[Items listed in a dataset]
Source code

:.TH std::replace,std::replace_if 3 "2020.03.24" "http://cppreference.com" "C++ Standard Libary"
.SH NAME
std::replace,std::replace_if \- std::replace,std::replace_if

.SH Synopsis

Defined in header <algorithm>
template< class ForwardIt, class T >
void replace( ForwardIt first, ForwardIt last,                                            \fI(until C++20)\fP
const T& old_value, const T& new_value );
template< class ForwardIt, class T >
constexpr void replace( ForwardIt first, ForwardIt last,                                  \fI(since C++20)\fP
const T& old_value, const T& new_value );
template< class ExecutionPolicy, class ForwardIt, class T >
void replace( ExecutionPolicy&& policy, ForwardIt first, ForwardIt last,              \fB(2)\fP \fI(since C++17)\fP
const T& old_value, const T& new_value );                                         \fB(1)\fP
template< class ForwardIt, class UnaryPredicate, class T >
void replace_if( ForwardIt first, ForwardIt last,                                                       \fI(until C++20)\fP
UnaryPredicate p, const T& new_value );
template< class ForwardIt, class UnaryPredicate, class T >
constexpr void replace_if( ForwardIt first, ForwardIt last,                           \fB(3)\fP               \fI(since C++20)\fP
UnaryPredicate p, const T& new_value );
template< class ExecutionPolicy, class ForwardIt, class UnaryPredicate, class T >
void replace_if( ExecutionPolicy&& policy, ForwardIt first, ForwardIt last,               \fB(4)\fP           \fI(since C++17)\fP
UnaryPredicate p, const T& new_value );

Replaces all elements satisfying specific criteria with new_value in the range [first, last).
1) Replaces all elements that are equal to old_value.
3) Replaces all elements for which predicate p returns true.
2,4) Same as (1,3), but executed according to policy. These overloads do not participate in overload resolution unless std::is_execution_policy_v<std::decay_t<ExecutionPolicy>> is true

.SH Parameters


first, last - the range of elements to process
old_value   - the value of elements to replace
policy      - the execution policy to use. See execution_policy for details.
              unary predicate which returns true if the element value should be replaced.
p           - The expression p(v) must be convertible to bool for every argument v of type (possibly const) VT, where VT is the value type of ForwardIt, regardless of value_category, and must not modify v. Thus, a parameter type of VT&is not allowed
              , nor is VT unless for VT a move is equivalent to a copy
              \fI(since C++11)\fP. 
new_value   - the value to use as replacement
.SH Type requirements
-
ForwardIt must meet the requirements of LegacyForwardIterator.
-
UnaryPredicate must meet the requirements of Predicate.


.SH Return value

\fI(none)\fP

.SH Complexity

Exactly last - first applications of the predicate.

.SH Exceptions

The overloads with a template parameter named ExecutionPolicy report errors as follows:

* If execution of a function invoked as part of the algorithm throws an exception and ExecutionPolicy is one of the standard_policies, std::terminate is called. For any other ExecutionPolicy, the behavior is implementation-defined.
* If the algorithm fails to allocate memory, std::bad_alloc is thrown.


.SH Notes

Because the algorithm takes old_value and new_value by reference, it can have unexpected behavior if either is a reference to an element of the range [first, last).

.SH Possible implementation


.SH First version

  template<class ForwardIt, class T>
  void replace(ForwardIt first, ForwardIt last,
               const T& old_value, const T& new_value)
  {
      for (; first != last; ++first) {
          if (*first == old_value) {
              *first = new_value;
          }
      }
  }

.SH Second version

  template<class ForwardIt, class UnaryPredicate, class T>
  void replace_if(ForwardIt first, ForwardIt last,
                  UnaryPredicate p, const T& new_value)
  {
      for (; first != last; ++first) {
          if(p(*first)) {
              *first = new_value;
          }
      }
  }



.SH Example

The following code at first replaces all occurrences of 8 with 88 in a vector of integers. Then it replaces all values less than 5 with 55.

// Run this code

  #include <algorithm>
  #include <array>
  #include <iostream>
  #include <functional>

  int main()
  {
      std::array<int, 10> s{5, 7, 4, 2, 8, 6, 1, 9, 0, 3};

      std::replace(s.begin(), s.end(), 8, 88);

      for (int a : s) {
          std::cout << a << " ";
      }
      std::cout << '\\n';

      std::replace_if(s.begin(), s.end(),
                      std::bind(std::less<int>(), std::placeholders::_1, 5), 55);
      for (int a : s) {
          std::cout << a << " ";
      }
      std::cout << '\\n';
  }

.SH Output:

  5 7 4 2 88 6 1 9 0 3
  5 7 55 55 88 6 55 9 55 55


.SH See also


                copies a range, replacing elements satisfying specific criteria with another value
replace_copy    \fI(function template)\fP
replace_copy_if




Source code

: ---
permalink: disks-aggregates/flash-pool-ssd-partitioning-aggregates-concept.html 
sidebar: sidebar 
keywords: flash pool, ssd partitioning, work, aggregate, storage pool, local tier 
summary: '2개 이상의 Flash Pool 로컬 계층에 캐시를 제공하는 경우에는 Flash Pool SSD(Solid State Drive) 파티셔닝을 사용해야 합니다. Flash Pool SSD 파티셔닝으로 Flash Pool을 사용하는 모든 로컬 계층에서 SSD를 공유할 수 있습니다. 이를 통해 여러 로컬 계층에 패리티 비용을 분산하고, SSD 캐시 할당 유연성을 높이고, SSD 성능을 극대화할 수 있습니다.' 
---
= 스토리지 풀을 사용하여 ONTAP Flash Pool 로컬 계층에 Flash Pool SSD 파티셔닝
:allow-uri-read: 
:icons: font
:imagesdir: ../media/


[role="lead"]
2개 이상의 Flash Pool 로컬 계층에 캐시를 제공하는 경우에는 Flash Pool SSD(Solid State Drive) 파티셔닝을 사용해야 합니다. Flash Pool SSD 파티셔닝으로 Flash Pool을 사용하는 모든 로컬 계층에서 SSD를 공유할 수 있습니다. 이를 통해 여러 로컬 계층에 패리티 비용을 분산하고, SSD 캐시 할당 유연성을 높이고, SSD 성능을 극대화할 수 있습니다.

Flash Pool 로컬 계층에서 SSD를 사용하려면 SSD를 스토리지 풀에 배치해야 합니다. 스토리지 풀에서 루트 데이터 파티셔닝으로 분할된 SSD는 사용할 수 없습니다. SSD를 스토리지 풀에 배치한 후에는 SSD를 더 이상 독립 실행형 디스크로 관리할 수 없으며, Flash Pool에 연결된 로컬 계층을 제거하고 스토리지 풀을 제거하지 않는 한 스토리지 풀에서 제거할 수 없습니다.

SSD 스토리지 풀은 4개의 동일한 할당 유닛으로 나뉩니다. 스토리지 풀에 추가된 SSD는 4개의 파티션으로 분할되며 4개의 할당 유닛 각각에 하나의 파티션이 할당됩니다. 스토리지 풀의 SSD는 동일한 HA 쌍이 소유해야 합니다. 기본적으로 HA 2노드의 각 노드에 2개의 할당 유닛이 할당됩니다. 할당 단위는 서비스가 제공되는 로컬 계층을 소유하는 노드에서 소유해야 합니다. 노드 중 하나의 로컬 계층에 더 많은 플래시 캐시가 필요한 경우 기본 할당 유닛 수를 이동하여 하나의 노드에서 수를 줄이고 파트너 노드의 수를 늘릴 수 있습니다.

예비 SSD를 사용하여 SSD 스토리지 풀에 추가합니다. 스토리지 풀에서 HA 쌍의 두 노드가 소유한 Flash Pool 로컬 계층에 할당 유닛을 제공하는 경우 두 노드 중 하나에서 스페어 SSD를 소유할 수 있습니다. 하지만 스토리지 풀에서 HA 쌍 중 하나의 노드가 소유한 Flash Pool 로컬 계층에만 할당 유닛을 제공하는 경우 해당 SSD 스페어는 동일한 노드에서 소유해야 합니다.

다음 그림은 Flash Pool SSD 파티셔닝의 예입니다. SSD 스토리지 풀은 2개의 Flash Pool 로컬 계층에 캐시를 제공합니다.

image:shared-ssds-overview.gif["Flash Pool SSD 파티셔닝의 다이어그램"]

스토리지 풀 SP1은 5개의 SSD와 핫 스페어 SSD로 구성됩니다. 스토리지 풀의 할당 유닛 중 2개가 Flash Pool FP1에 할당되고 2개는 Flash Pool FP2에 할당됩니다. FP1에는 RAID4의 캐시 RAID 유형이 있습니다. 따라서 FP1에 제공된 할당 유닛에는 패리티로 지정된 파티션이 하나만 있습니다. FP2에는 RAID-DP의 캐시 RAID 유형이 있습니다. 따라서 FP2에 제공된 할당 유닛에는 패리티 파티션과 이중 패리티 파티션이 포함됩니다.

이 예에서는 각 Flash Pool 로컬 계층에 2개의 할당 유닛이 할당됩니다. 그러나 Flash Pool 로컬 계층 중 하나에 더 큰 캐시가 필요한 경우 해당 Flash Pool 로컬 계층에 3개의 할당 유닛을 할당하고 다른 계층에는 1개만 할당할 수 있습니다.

* **PROBLEM DESCRIPTION**
In the data above, each line holding "사용하여" is to be found and copied.

* **ANSWER TO THIS PROBLEM**
= 스토리지 풀을 사용하여 ONTAP Flash Pool 로컬 계층에 Flash Pool SSD 파티셔닝
예비 SSD를 사용하여 SSD 스토리지 풀에 추가합니다. 스토리지 풀에서 HA 쌍의 두 노드가 소유한 Flash Pool 로컬 계층에 할당 유닛을 제공하는 경우 두 노드 중 하나에서 스페어 SSD를 소유할 수 있습니다. 하지만 스토리지 풀에서 HA 쌍 중 하나의 노드가 소유한 Flash Pool 로컬 계층에만 할당 유닛을 제공하는 경우 해당 SSD 스페어는 동일한 노드에서 소유해야 합니다.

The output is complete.